The TDOC Felony Offender Information Lookup at apps.tn.gov/foil-app/search.jsp helps only if the person has moved into state custody or supervision. It does not show county jail inmates. That difference matters in Carroll County, where a booking can still be local even after a case starts moving.
The Tennessee sex offender registry is another state resource that sometimes helps round out a search. The TBI explains the registry on its information page, and the live search is at sor.tbi.tn.gov/home. It is a safety tool, not an arrest log, but it can still be part of a broader name check.
The Office of Open Records Counsel is also useful when a request needs more structure. The page at comptroller.tn.gov/office-functions/open-records-counsel/ and its TPRA FAQ explain how Tennessee public records requests work. That guidance is a good backup if the sheriff asks for more detail before releasing a file.

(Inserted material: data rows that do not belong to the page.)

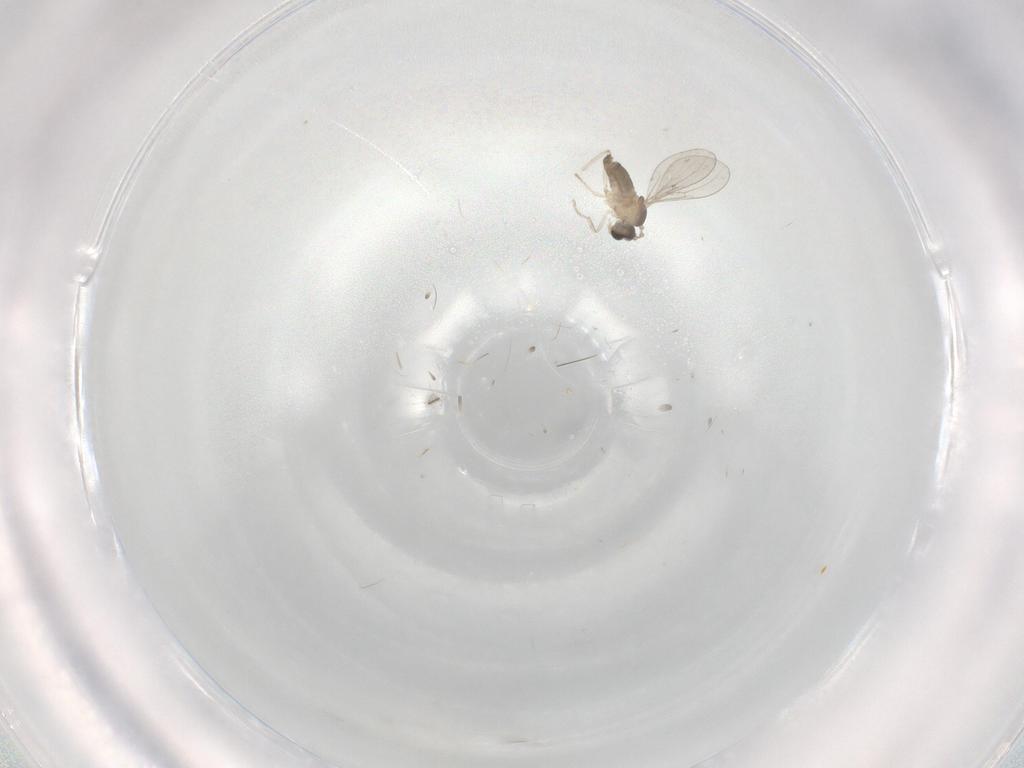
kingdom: Animalia
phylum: Arthropoda
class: Insecta
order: Diptera
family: Cecidomyiidae
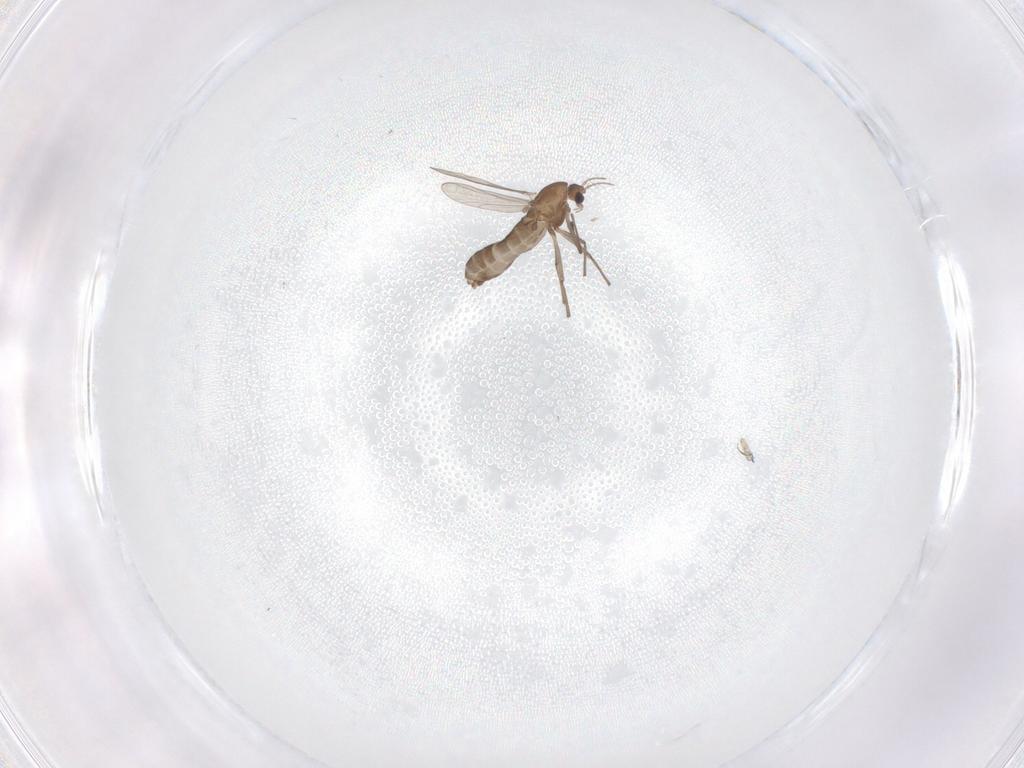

The lead image below is from the Open Records Counsel page and gives you a fast state-level reference for request rules.
That page is a good fit for Carroll County because the local request process relies on written detail and standard copy fees.
Fees, Copies, and Public Access
Carroll County charges copying fees for records requests, and the sheriff's office asks for enough detail to locate the file. Under the Tennessee Public Records Act, public records are open during business hours unless another law limits access. The core rules are in T.C.A. § 10-7-503 and T.C.A. § 10-7-506. That is the legal reason a county can charge for copies, but still has to answer a proper request.
Records custodians must respond within seven business days. That deadline gives you a timeline, not a guarantee of same-day copies. Juvenile records are handled differently, and T.C.A. § 37-1-153 is the main restriction to keep in mind. Expunged and sealed records are also outside the normal public search.
The cleanest request is the one with the fewest gaps. Name, date, and place are often enough. If you already know the arrest happened in Carroll County, say so up front. That keeps the sheriff or jail from wasting time on the wrong file.
Note: In a small county, a short and exact request usually works better than a broad one with too many moving parts.